Research output: Collection of articlesDoctoral Thesis

Details

Original languageEnglish
PublisherTampere University of Technology
Number of pages67
ISBN (Electronic)978-952-15-2504-9
ISBN (Print)978-952-15-2442-4
StatePublished - 8 Oct 2010
Publication typeG5 Doctoral dissertation (article)

Publication series

NameTampere University of Technology. Publication
PublisherTampere University of Technology
Volume915
ISSN (Print)1459-2045

Abstract

Accurate and robust quantification of measurement data is a key factor in biomedical research. However, the quantification is complicated by random noise, limited resolution and indirect nature of measurements. In this study we quantified biomedical data by modeling the target, the acquisition process and the noise contamination. By combining these three components we built the model for the acquired data. The indirect acquisition was modeled as a forward projection from the target to the data. The random noise was handled by using stochastic model and treating the data as a single realization from the model. The data model was determined through adjustable parameters and the most likely parameters in terms of the acquired noisy data were searched for. The search for best parameters in our stochastic parametric models led to mathematically inconvenient and challenging optimization problems. The most common challenges in our applications were multiple local optima, very large number of parameters, unknown gradient function and lack of reliable initialization. In order to solve these issues, we developed customized numerical optimization techniques by modifying standard algorithms and combining different types of optimization. The optimization techniques were implemented to distributed computing environment which enabled us to solve problems with very large number of parameters and amount of data. By modeling static fluorescence microscopy images we achieved results which we could not obtain with the conventional methods and which in part helped to reveal significant differences between treatment groups.
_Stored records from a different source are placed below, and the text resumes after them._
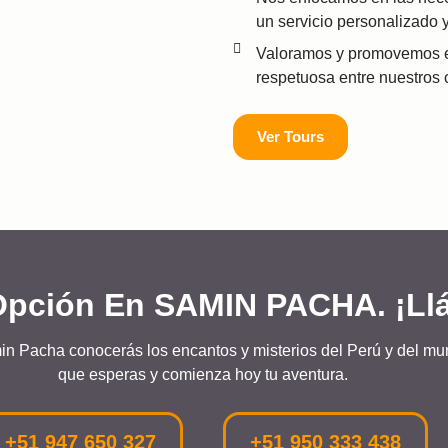
un servicio personalizado 
Valoramos y promovemos el r
respetuosa entre nuestros 
Ver Tours
Opción En SAMIN PACHA. ¡Ll
n Pacha conocerás los encantos y misterios del Perú y del m
que esperas y comienza hoy tu aventura.
+51 947 650 327
+51 950 333 438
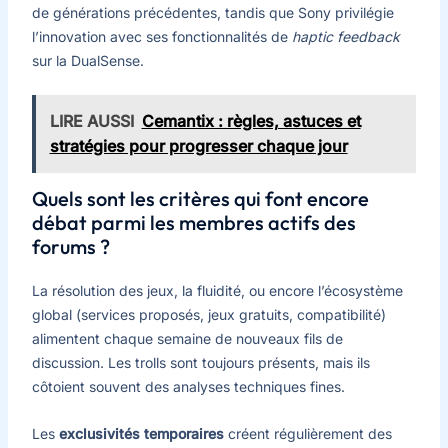
de générations précédentes, tandis que Sony privilégie
l’innovation avec ses fonctionnalités de
haptic feedback
sur la DualSense.
LIRE AUSSI
Cemantix : règles, astuces et
stratégies pour progresser chaque jour
Quels sont les critères qui font encore
débat parmi les membres actifs des
forums ?
La résolution des jeux, la fluidité, ou encore l’écosystème
global (services proposés, jeux gratuits, compatibilité)
alimentent chaque semaine de nouveaux fils de
discussion. Les trolls sont toujours présents, mais ils
côtoient souvent des analyses techniques fines.
Les
exclusivités temporaires
créent régulièrement des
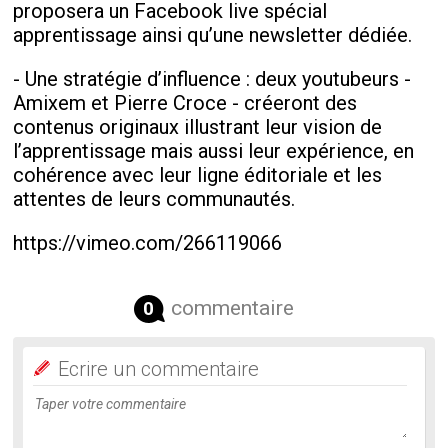
proposera un Facebook live spécial
apprentissage ainsi qu’une newsletter dédiée.
- Une stratégie d’influence : deux youtubeurs -
Amixem et Pierre Croce - créeront des
contenus originaux illustrant leur vision de
l’apprentissage mais aussi leur expérience, en
cohérence avec leur ligne éditoriale et les
attentes de leurs communautés.
https://vimeo.com/266119066
commentaire
0
Ecrire un commentaire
By modeling dynamic fluorescence microscopy data we managed to compensate cell movement and inhomogeneous fluorescence distribution well during the quantification. The results with simulated data imply that our method is very robust and accurate. With positron emission tomography (PET) data we were able to solve the huge parameter optimization problem which allowed us to quantify regional parameter heterogeneity with a novel approach. Overall, we believe that the stochastic parametric modeling is a very accurate and robust method to quantify biomedical data.